When one is in fear and distraught, actions that are taken and the way of thinking are often negative. Josef K. would never see the light at the end of the tunnel because his vision was blurred by the judicial system. His control of his own life was non-existent but instead, it was in the hands of the court. Thinking that the arrest was only a joke, Josef K. went along with it only to find he had gotten himself into a big mud hole. "He protests some, demanding to see their boss, at first thinking must be a joke perpetrated on him by some people at the Bank, where he works as a chief clerk" (10). Feeling the shock from the men storming into his apartment to arrest him, human instinct would have questioned the seriousness of the men and that is why Josef K. thought it was all a big joke. Karl also had his fair share of escapades, showing that he was afraid of being alone in a foreign country. Karl did not have control of his life from the get go and he is never able to get a grasp of it until the very end. The embarrassing jobs he had to take only showed his frame of mind and his way of thinking. Thinking that he was an outcast of society, Karl degraded himself because he thought he was nothing better than the jobs he had taken. The fear that instills Karl and Josef K. has hindered the frame of mind.

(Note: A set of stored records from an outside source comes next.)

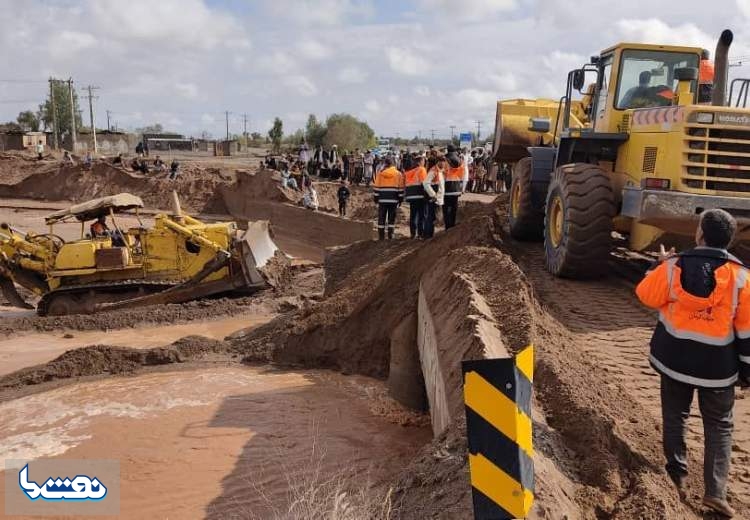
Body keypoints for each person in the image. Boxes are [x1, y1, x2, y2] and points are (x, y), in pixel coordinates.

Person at [636, 209, 750, 518]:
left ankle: (677, 474)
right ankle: (715, 493)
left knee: (676, 415)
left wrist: (658, 266)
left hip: (674, 360)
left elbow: (645, 295)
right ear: (730, 239)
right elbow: (747, 330)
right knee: (720, 426)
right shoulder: (741, 276)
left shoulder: (674, 267)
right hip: (718, 368)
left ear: (699, 234)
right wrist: (746, 370)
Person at [372, 156, 403, 240]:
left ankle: (381, 236)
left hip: (382, 199)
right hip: (393, 200)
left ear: (385, 164)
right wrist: (400, 200)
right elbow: (400, 189)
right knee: (391, 217)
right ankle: (390, 235)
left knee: (381, 217)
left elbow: (376, 188)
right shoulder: (398, 174)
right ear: (393, 164)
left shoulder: (380, 173)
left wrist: (376, 198)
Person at [404, 154, 428, 239]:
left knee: (413, 215)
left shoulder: (409, 171)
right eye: (424, 161)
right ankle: (420, 234)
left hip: (411, 196)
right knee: (422, 215)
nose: (424, 163)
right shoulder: (421, 169)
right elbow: (424, 183)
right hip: (420, 195)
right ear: (421, 162)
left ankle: (412, 234)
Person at [443, 146, 466, 229]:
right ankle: (452, 225)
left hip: (446, 187)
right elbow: (462, 175)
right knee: (454, 207)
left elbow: (442, 173)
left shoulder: (444, 159)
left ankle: (447, 226)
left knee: (446, 208)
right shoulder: (460, 160)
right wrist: (461, 188)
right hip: (456, 188)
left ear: (447, 150)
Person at [423, 156, 445, 238]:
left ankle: (429, 235)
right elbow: (425, 183)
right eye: (441, 161)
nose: (443, 163)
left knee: (433, 218)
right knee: (430, 217)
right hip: (434, 198)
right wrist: (433, 195)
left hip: (437, 198)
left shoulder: (439, 171)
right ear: (438, 162)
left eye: (444, 161)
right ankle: (428, 235)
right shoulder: (433, 171)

"The thing that numbs the heart is this:/ That men cannot devise/ Some scheme of life to banish fear/ That lurks in most men's eyes" (Hall 93). Josef K. and Karl Rossmann were scapegoats and were often pounced on by others. The uncontrollable situations they were put into led to their uncompromising actions and thoughts. Weaknesses were seen and others saw that as their chance to get a piece of the pie. Fear had hindered all visions and the one-way street was only a path to a slow downfall. Resistance was futile and the hole got deeper and deeper. When the situation looked brimmed, things would be too good to be true and turn into more negativity. The nature of terror certainly can be very hideous and like a monster, waiting to devouring their prey.